I also wonder if this is an entire red herring. There are increasing reasons for more compute in space, such as to pre-filter sensor data.

Is it to naive/optimistic to think no one is actually looking for a space datacenter to compute terrestrial loads, but they recognize the need for processing space loads?

[–] architect@thelemmy.club 1 points 18 minutes ago

See now you all are thinking.

The rich wouldn’t tell us this shit if it wasn’t going to be used as some spin/distraction whatever it is.

[–] kossa@feddit.org 2 points 2 hours ago

It's a legal thing. No (real) jurisdiction. In space nobody will shut down Grok generating kiddo porn. It's basically the precursor for Epstein Island 2.0.

[–] Prior_Industry@lemmy.world 13 points 11 hours ago (1 children)

Mr Musk has to justify that 1.75t valuation somehow

[–] jj4211@lemmy.world 1 points 3 hours ago

I love how his rationale is that manufacturers of natural gas generator parts are backordered o 2030, so instead of... I don't know, spinning up more natural gas hardware or terrestial power generation, the easiest solution is to go from 11 attempts/0 successful launches of a space platform to tens of thousands of launches a year carrying unprecedented mass of bullshit into orbit...

[–] brownsugga@lemmy.world 30 points 15 hours ago (1 children)

Don’t data-centers require massive cooling?

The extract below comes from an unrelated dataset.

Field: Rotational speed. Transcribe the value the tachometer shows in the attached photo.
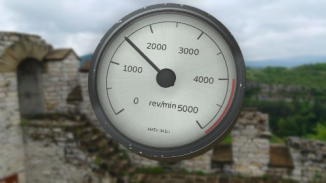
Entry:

[–] ramenshaman@lemmy.world 15 points 12 hours ago* (last edited 12 hours ago) (8 children)

Yes, and it's easier to cool things on earth. In space, there's no air to help you cool thinks off, you can only reject heat through radiation. Most spacecraft are carefully designed to reflect heat/light on surfaces facing the sun and radiate heat into empty space from surfaces that are shaded.